Andrew Brodsky of Stone & McCarthy notes that fed funds and repo rates declined from mid June through mid July amid increased excess reserves in the banking system and reduced collateral. Fears of exposure to European peripheral debt pushed money market funds into the repo market as they turned away from lending to euro-zone banks. In late July and early August, repo rates rose modestly from record low levels. The GC rate jumped to 42 basis points as investors began to pull out of the market and move into cash. Over the past few weeks, short-term rates eased in response to the resolution of the debt-ceiling debacle. The continued concerns over the global economy, European sovereign debt, and Bank of New York Mellon's decision to start charging fees on large cash deposits have spurred a demand for short-term Treasuries and repo. The increased demand for securities amid a shortage of collateral will continue to pressure rates.
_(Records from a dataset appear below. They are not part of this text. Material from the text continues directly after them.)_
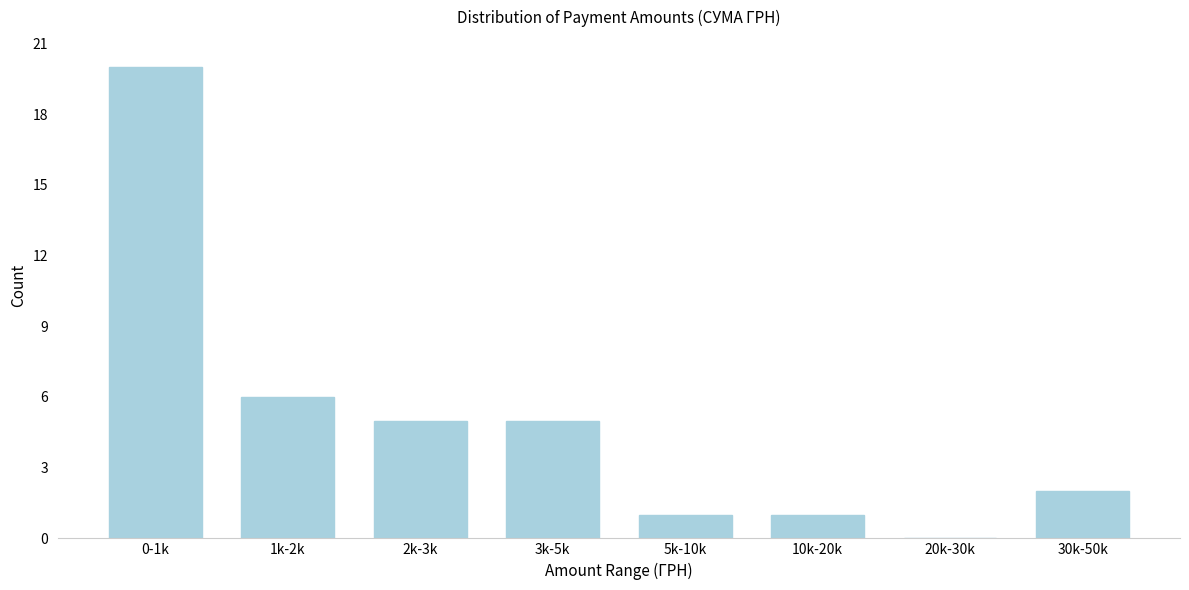

Reading left to right, what are all the values shown in this chart?

0-1k=20	1k-2k=6	2k-3k=5	3k-5k=5	5k-10k=1	10k-20k=1	20k-30k=0	30k-50k=2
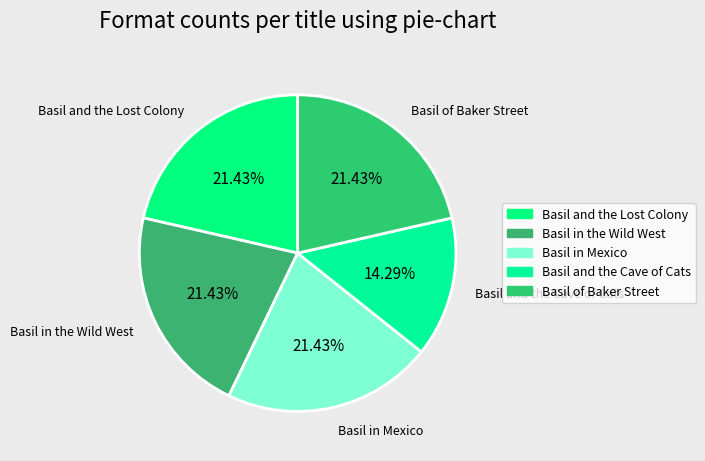

Count the number of slices in the pie.

5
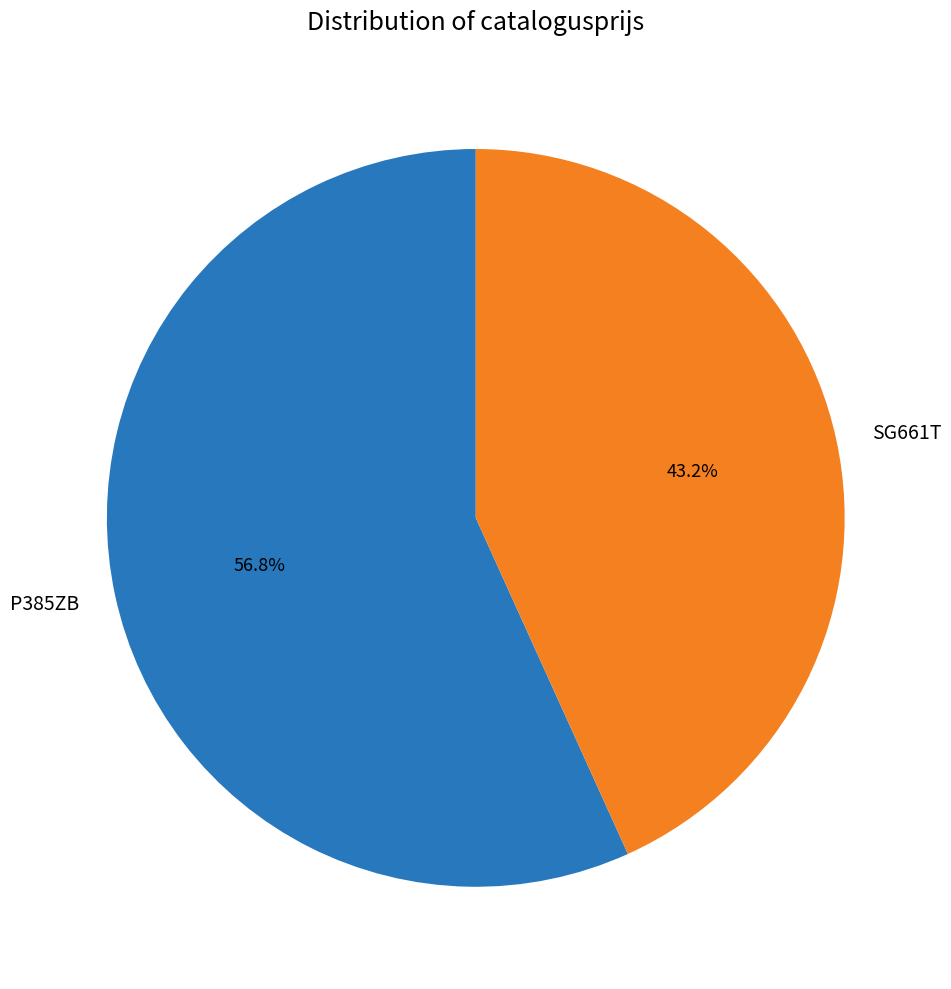

Is it true that SG661T is 43% of the pie?

True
This morning, the on-the-run 5-year issue continues to trade special. The issue is trading at -30 basis points after opening at -20 basis points. This could be supportive for Wednesday's $35.0 billion auction. All other issues are trading between 15 and 20 basis points, a bit higher compared to recent weeks, but basically in line with the General Collateral rate. The GC rate is trading at 20 basis points this morning, the highest rate since early August. The Fed funds rate has opened at 10 basis points since last Wednesday leaving the effective funds rate at 8 basis points through Friday.
The chart below depicts the General Collateral (GC) rate and the Fed Funds rate. After rising in late June and early August, both rates have drifted lower, until recently.
With money market funds waving fees and unable to find any yield, we wonder how long before the NAV variation bands are widened and they become 'risky discount bonds' in all but name.